You can bet your last dollar that this determined young teen from the United States will indeed make his way back to Africa, where the orphaned children of The ROP Center for Street Children will hold his hand, look him in the eye and ask, “Do you remember me?”

How Old Are You?

It happened right before my eyes and I didn’t see it. How could I have missed it? How could I be so blind? My son, Brendon, had grown from a little boy into a man. It was his eighteenth birthday and we were flying to London, England; the land of Dickens and Shakespeare; the place he’d wanted to visit since junior high school.

It wasn’t their famous authors or history that he was interested in, it was the pull of a large, exciting, cosmopolitan city filled with nightlife, plays, clubs, art and the BBC (British Broadcasting Corporation).

This was our trip; a father and son fulfilling a childhood dream, spending time together without any of his brothers, sisters or other parents. The journey ended up being more than a travel adventure. For me, it was a wake up call and reminder of life’s limits; of values and validation; of remembering what’s important and letting go of what isn’t.

Brendon ended up making a lot of decisions, deciding what to do, where to go and how to get there. He read the fine print on the train or bus schedules; the print I couldn’t read; the words that were a blur of small letters to my aging eyes.

“You need some new glasses,” he said. Imagine, my son telling ME what I need!

“It’s this way,” he’d say, referring to the right direction to visit a certain district or tour.

“No. No. It’s over here,” I’d insist.

Nine out of ten times he was right. Imagine, my son, the little boy I’d carried in my arms and on my back, telling ME which way to go! My son, walking longer and farther day by day, finding his way to a late night club by himself; not wanting me to come with him. Imagine that!

Not only did his independence and energy make me feel old, but it also instilled a new found respect and appreciation for who he is and how he lives in the world. He was kind and considerate to all those we met and responsible enough to have the courage to ask for help when needed. I was proud to be his father.

Being with my son outside the U.S also opened my eyes to the advantages and disadvantages of living in America. Though it’s still difficult and not everyone in The States is feeling financially stable, it was still a lot cheaper for food, rent, utilities and gas here, than it was in England. Petro in Great Britain costs the equivalent of five to six dollars per gallon (as it does throughout most of Europe) and groceries run about fifteen percent more. In general, there’s more space in America than in England. Houses and apartments are like little gingerbread boxes there and the toilets (rarely referred to as bathrooms) are just big enough to squeeze into and close the door.

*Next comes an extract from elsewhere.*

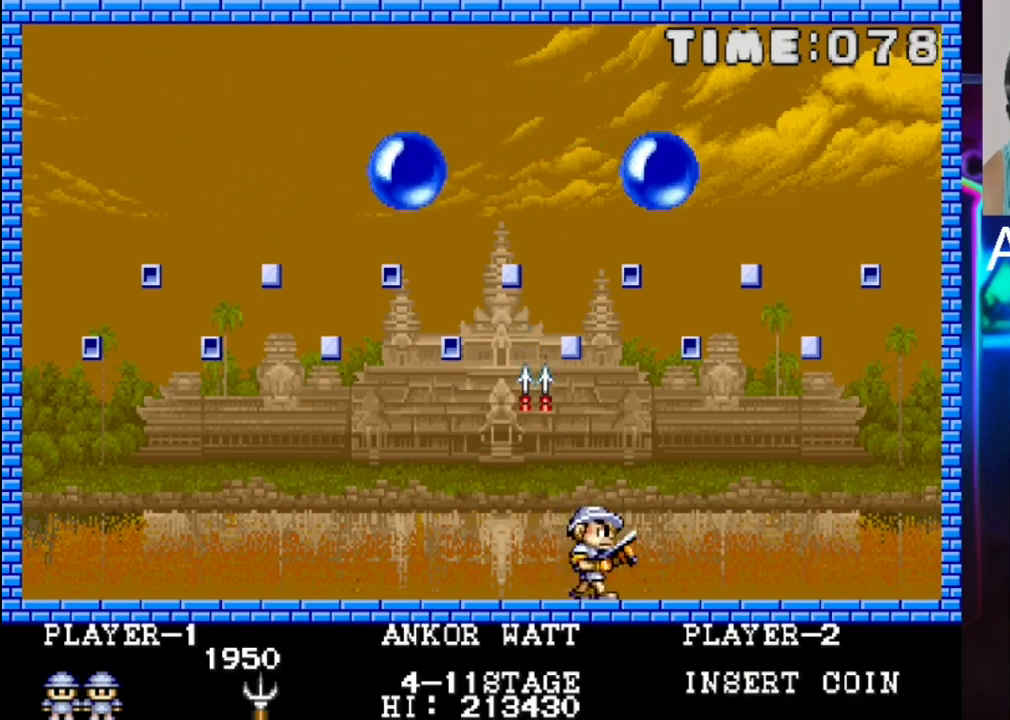
{"buttons": ["DPAD_LEFT"], "events": [[300, "DPAD_RIGHT", "up"], [300, "X", "down"], [367, "DPAD_LEFT", "down"], [450, "X", "up"]]}
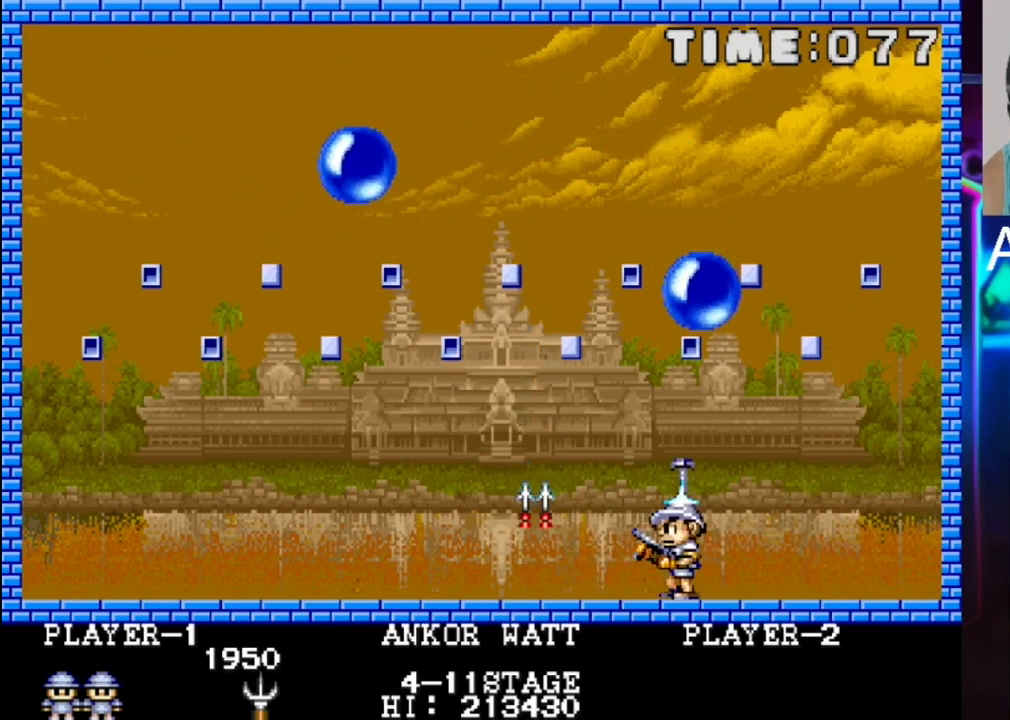
{"buttons": [], "events": [[183, "DPAD_LEFT", "up"], [317, "DPAD_RIGHT", "down"], [467, "DPAD_RIGHT", "up"]]}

On the other hand, the English seem to feel much more connected with a larger community, not as isolated as our country can be. Their coverage of the news was more diverse, including all the worlds’ peoples and countries, not just there own.

The Brits’ live IN history, surrounded by centuries of monuments, castles, museums and ruins. Their past seems more alive at times than the present, whereas we in the U.S. tend to view anything over two days old as ancient or irrelevant.

Best of all, the English seemed friendlier than I had remembered when I visited twenty-odd years before this trip. Everywhere we traveled, whether it was in the beautiful green countryside, small Elizabethan villages or in London, with its numerous historical sites and exhibits; people would say, “Lovely.” Giving us change for a purchase the clerk would say, “Lovely.” Opening a door for someone entering or leaving a building resulted in another “Lovely. Thank you.” When responding to a statement about an object, person or event, we’d hear another “Lovely, isn’t it?”

Much to Brendon’s embarrassment, lovely became my favorite word. I started repeating it, with the best British accent I could muster, day in and day out. For me, it implied an appreciation and acceptance of the momentary human interaction, an acknowledgment of the beauty and joy available at our fingertips. When people asked about our trip, it’s easy to sum up my love of Brendon and our time in England together in one simple word “Lovely”.